- Opening Delimiter -

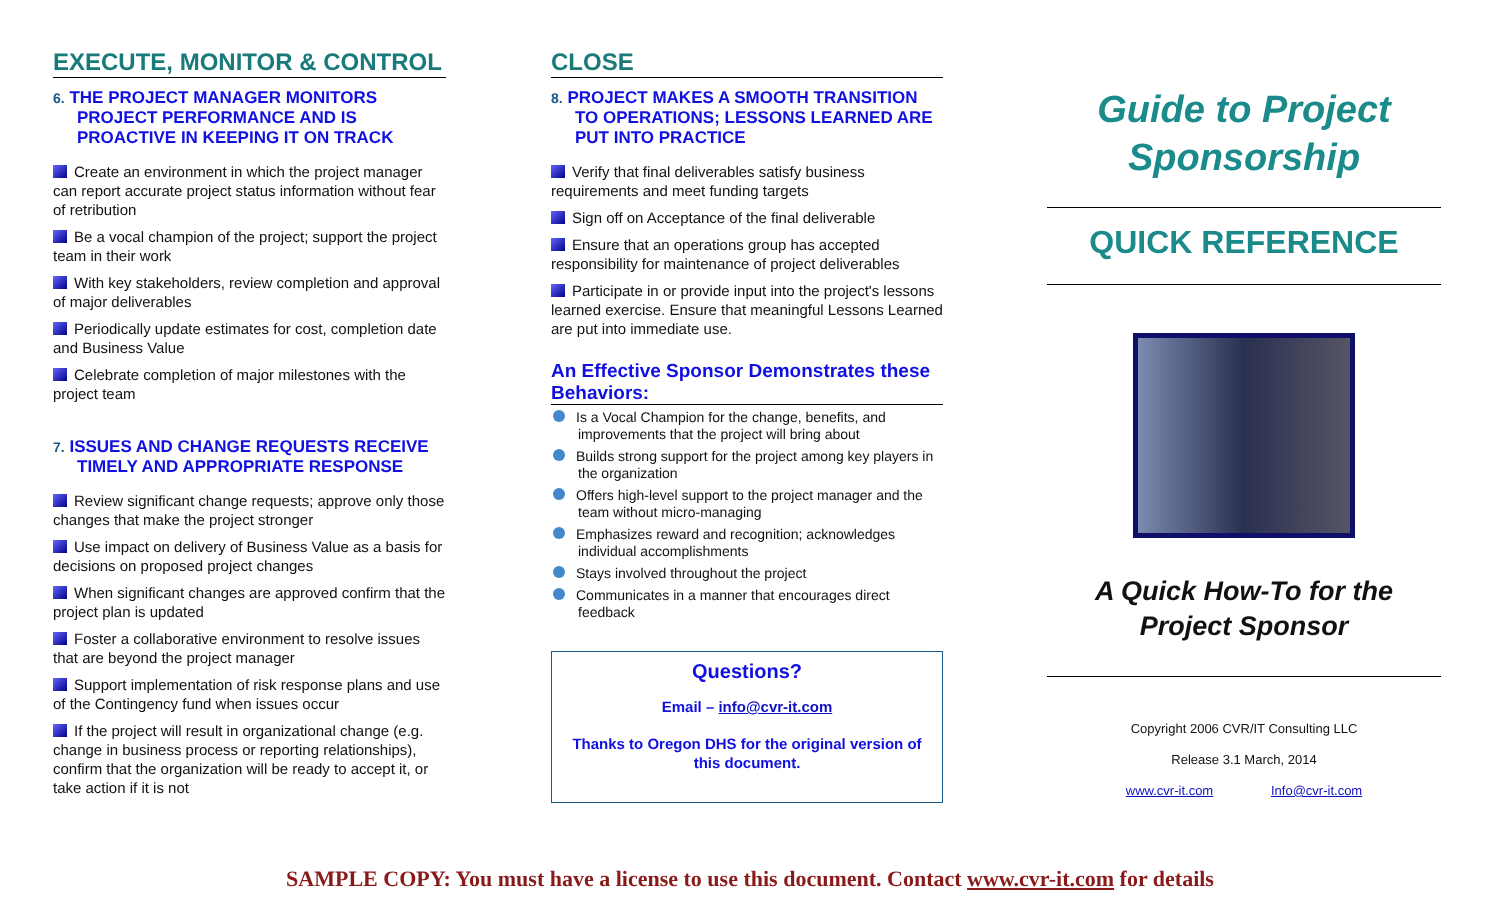EXECUTE, MONITOR & CONTROL
6. THE PROJECT MANAGER MONITORS PROJECT PERFORMANCE AND IS PROACTIVE IN KEEPING IT ON TRACK
Create an environment in which the project manager can report accurate project status information without fear of retribution
Be a vocal champion of the project; support the project team in their work
With key stakeholders, review completion and approval of major deliverables
Periodically update estimates for cost, completion date and Business Value
Celebrate completion of major milestones with the project team
7. ISSUES AND CHANGE REQUESTS RECEIVE TIMELY AND APPROPRIATE RESPONSE
Review significant change requests; approve only those changes that make the project stronger
Use impact on delivery of Business Value as a basis for decisions on proposed project changes
When significant changes are approved confirm that the project plan is updated
Foster a collaborative environment to resolve issues that are beyond the project manager
Support implementation of risk response plans and use of the Contingency fund when issues occur
If the project will result in organizational change (e.g. change in business process or reporting relationships), confirm that the organization will be ready to accept it, or take action if it is not
CLOSE
8. PROJECT MAKES A SMOOTH TRANSITION TO OPERATIONS; LESSONS LEARNED ARE PUT INTO PRACTICE
Verify that final deliverables satisfy business requirements and meet funding targets
Sign off on Acceptance of the final deliverable
Ensure that an operations group has accepted responsibility for maintenance of project deliverables
Participate in or provide input into the project's lessons learned exercise. Ensure that meaningful Lessons Learned are put into immediate use.
An Effective Sponsor Demonstrates these Behaviors:
Is a Vocal Champion for the change, benefits, and improvements that the project will bring about
Builds strong support for the project among key players in the organization
Offers high-level support to the project manager and the team without micro-managing
Emphasizes reward and recognition; acknowledges individual accomplishments
Stays involved throughout the project
Communicates in a manner that encourages direct feedback
Questions?
Email – info@cvr-it.com
Thanks to Oregon DHS for the original version of this document.
Guide to Project Sponsorship
QUICK REFERENCE
A Quick How-To for the Project Sponsor
Copyright 2006 CVR/IT Consulting LLC
Release 3.1 March, 2014
www.cvr-it.com Info@cvr-it.com
SAMPLE COPY: You must have a license to use this document. Contact www.cvr-it.com for details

- Closing Delimiter -

• **Task goal**:
Exactly the lines from the line holding "Builds strong support" through the close of the listing above make up the answer; include nothing else.

• **Task answer**:
Builds strong support for the project among key players in the organization
Offers high-level support to the project manager and the team without micro-managing
Emphasizes reward and recognition; acknowledges individual accomplishments
Stays involved throughout the project
Communicates in a manner that encourages direct feedback
Questions?
Email – info@cvr-it.com
Thanks to Oregon DHS for the original version of this document.
Guide to Project Sponsorship
QUICK REFERENCE
A Quick How-To for the Project Sponsor
Copyright 2006 CVR/IT Consulting LLC
Release 3.1 March, 2014
www.cvr-it.com Info@cvr-it.com
SAMPLE COPY: You must have a license to use this document. Contact www.cvr-it.com for details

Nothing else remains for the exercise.